After having spent one week living in a tent in constant daylight I know it’s not the same. Going to bed at 2 am, watching the sunshine paint the mountain tops in gold and a few clouds passing over a perfectly blue sky – and waking up seven hours later to see the same sight (only with the sun lighting up another mountain) is something quite extraordinary.
But despite being a very remote place where Nature seems to reign, human activity does reach even to Kebnekaise. The top of the mountain’s South peak, which is Sweden’s highest point, is made up of a glacier. Looking at it from the valleys below, it rises its white silhouette slightly above the other peaks. But with climate change warming the atmosphere the glacier melts and the peak shrinks.
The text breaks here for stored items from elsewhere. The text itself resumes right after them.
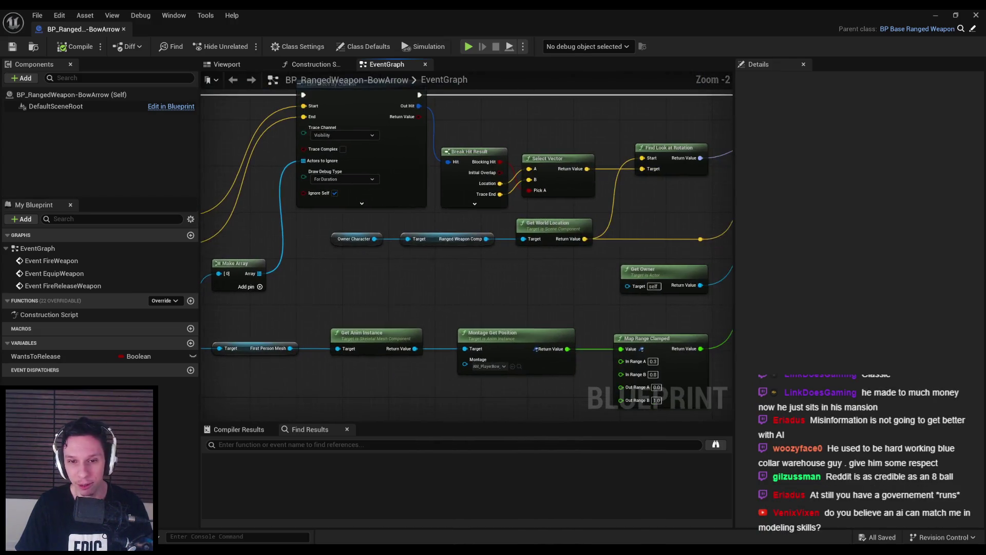
pyautogui.scroll(-2, 595, 310)
pyautogui.scroll(3, 595, 311)
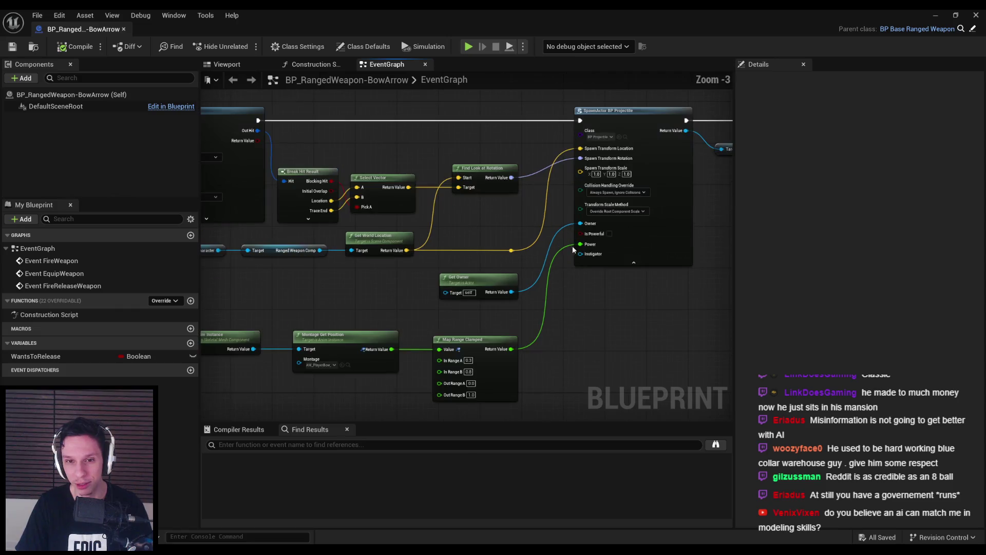
pyautogui.scroll(-3, 610, 288)
pyautogui.moveTo(610, 288)
pyautogui.mouseDown()
pyautogui.moveTo(407, 280)
pyautogui.moveTo(242, 335)
pyautogui.mouseUp()
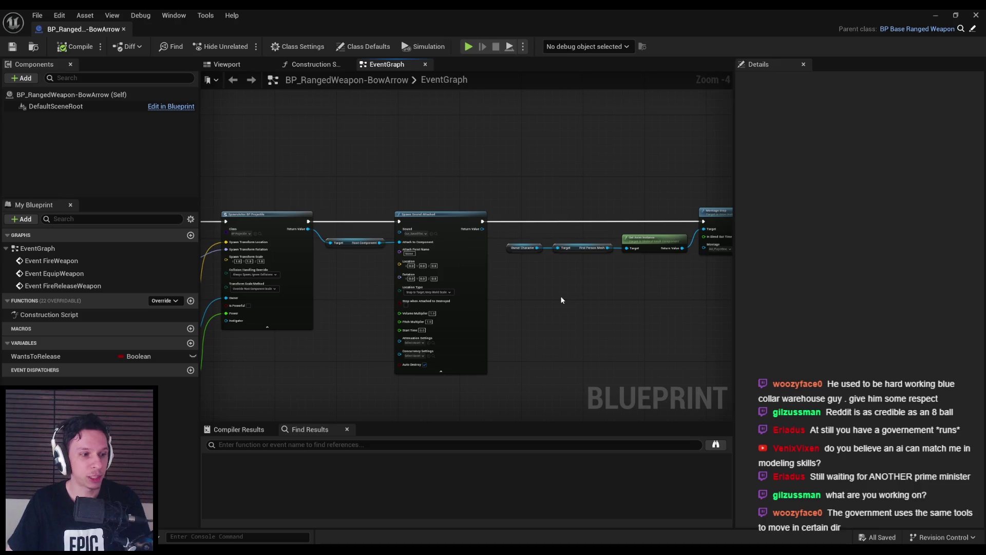
pyautogui.moveTo(560, 300); pyautogui.dragTo(393, 278)
pyautogui.scroll(2, 294, 237)
# - Move the Owner Character, First Person Mesh and Get Anim Instance nodes down into line and save
pyautogui.moveTo(294, 237); pyautogui.dragTo(521, 285)
pyautogui.click(519, 331)
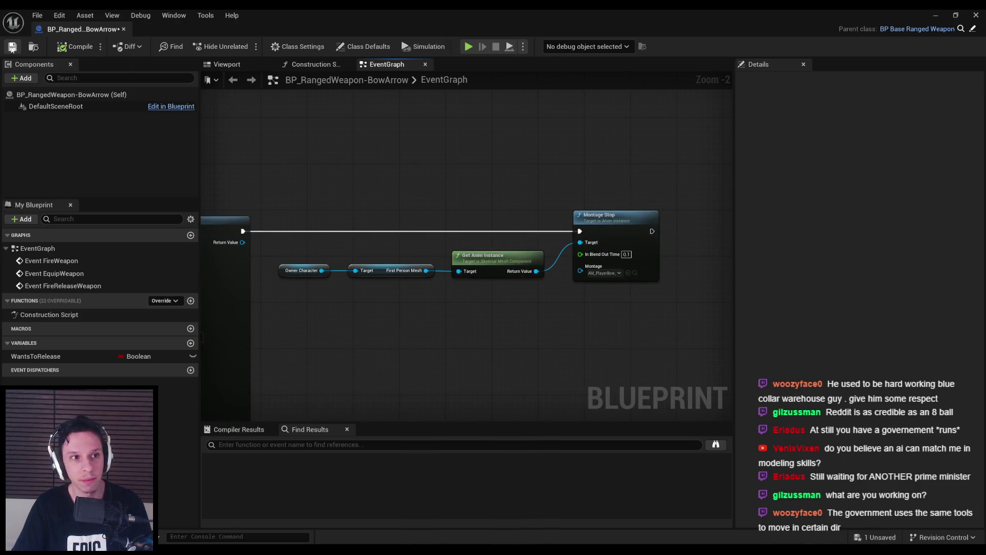
pyautogui.moveTo(297, 247); pyautogui.dragTo(525, 294)
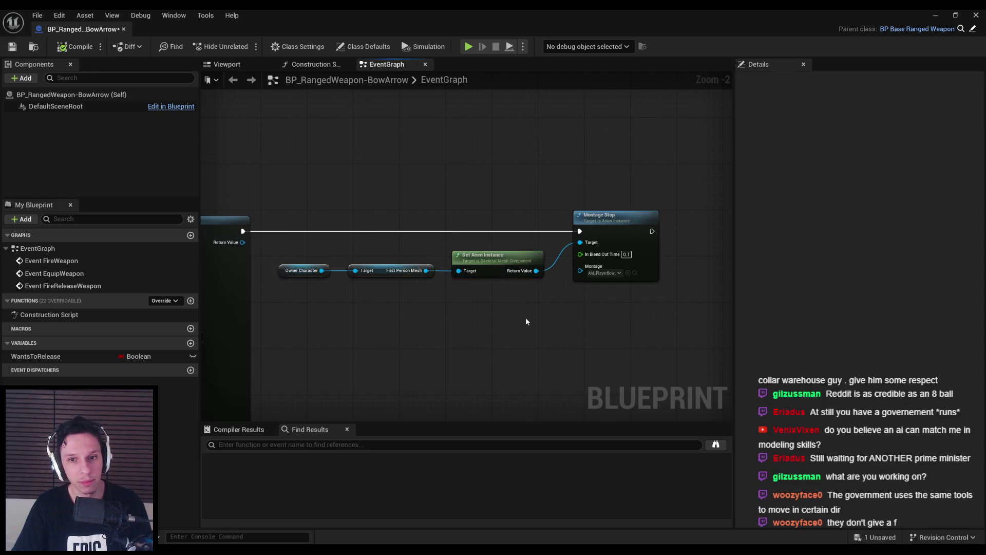
pyautogui.moveTo(479, 261); pyautogui.dragTo(478, 267)
pyautogui.click(463, 241)
pyautogui.click(12, 46)
# - Check the blueprint's Class Defaults, then close it to return to the level editor
pyautogui.scroll(-2, 528, 205)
Last year when the maps were revised, the height of Kebnekaise’s South peak was changed from 2111 to 2106 metres, based on its average height during the last decade.
The peak is measured once a year by scientists from the Tarfala research station. They have kept a check on the glaciers of this area ever since 1946, collecting what is now the world’s longest continuous series of glacier mass data, providing knowledge about how much these glaciers are shrinking.
One day we took a walk to the Tarfala valley, where the research station is situated. Watching the glaciers covering the mountain slopes, wandering over the giant field of stone blocks and reading articles in the mountain hut about winds up to 81 metres per second, tearing biuldings into pieces, makes lots of used clichés run through my head. But it is a fact: facing those majestic mountains humanity does feel very tiny.